Yorgos Lanthimos is my favorite working director, in Poor Things, he matches willing actors with an outlandish Frankenstein rebirth fable (which tells the story of the original as much as the true story of Mary Shelley).  Mark Ruffalo is off-his-rocker funny and Emma Stone has catapulted herself into the stratosphere.  She shows no fear, no inhibition in connecting an impossible character to reality.  The production design looks like a cross between a fresco painting and a Tim Burton apocalypse.  Some may be turned off by the rampant sex in the film, but I see this as a story of rebirth and ownership.  As Bella goes through her new stages of development, she learns of self-control, self-satisfaction, and ultimately self-ownership without the chauvinistic opinions of men.  


3.  Killers of the Flower Moon 

Martin Scorsese is the GOAT.  At 81 years-old, he delivers one of the best films of his career.  A cinematic and storytelling masterpiece, that even Scorsese admits inside the film, isn’t his story to tell.  A masterwork in the how to create a full picture both on screen & on the page.  Heartbreaking and engaging, a captivating three and a half hours.  Brilliant casting work with De Niro giving his best performance in two decades, Leo completely in the bag, and Lily Gladstone taking the whole movie by storm.  Hands down the performance of the year.  She holds the audience’s grip in her eyes filled with weight, anger, and despair.  This is a movie that will be taught long after Scorsese has left this earth.  A genuine miracle.  

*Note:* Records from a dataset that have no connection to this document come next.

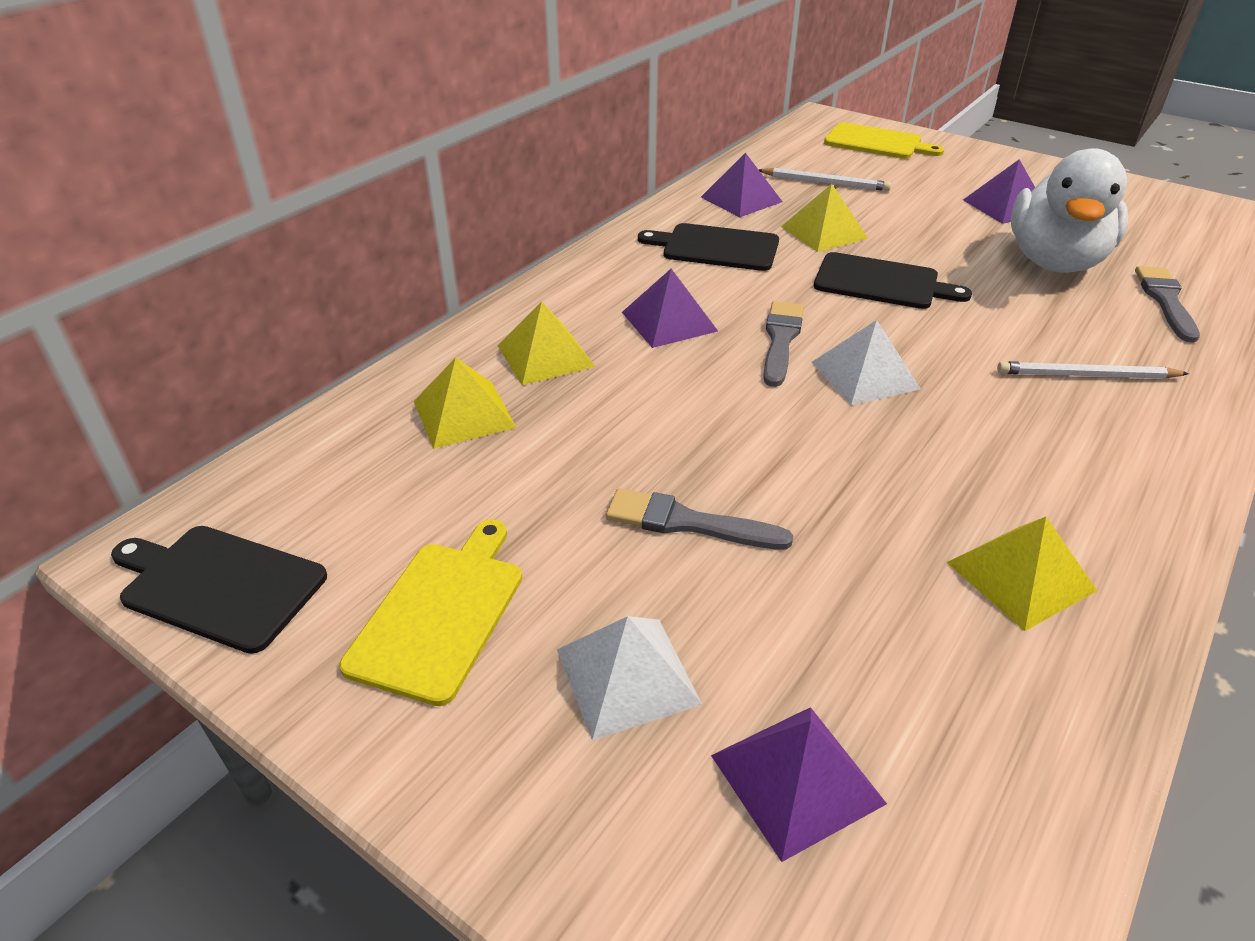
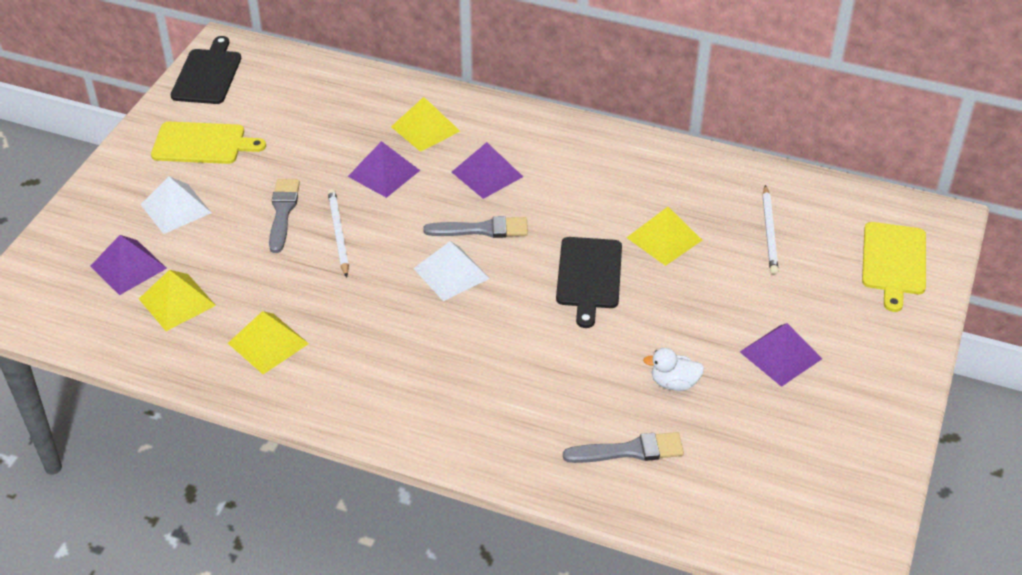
camera: 75 degrees right, 5 degrees up
(464, 414) = (355, 111): yellow pyramid -> yellow pyramid (177, 302)
(716, 247) = (608, 181): black cutting board -> none
(741, 199) = (705, 184): purple pyramid -> purple pyramid (384, 173)
(1054, 262) = (674, 383): white duck -> white duck, size x0.41
(1087, 375) = (489, 389): white pencil -> white pencil (338, 234)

2. How to Blow Up a Pipeline 

The depressing Ocean’s Eleven for our generation.  One of the most political films to ever reach theaters, this movie doesn’t mince words and it’s entirely about the title.  A fascinating piece of writing about what we have done to our Earth and the lengths people are willing to go to do something about it.  Forrest Goodluck gives the breakout performance of the 2023, but the true star of the film is composer Gavin Brivik.  My favorite film score of the year; when you’re listening you’re shocked this isn’t Ludwig Göransson or Hans Zimmer.  It brings accusation to the characters and weight to a devilishly difficult film.  


1. Past Lives  

A movie about the transference of love and how characters hearts can speak two different languages, while simultaneously understanding a third entirely known only to themselves. Even in a year with The Trinity test, the final six minutes of the film is the scene of the year.  So much tension and desire packed into a sidewalk.  Greta Lee, Teo You, and John Magaro are magnificent and Celine Song is the best new director since Greta Gerwig (Lady Bird)Past Lives holds the emotional heartstrings of the year and uses those strings to play music that is necessary without being overly-dramatic or superfluous.  Nostalgia is equally a weaponized emotion and a yearning love - Past Lives uses it pointedly and hits home the message square in the heart.  This film aches to be viewed.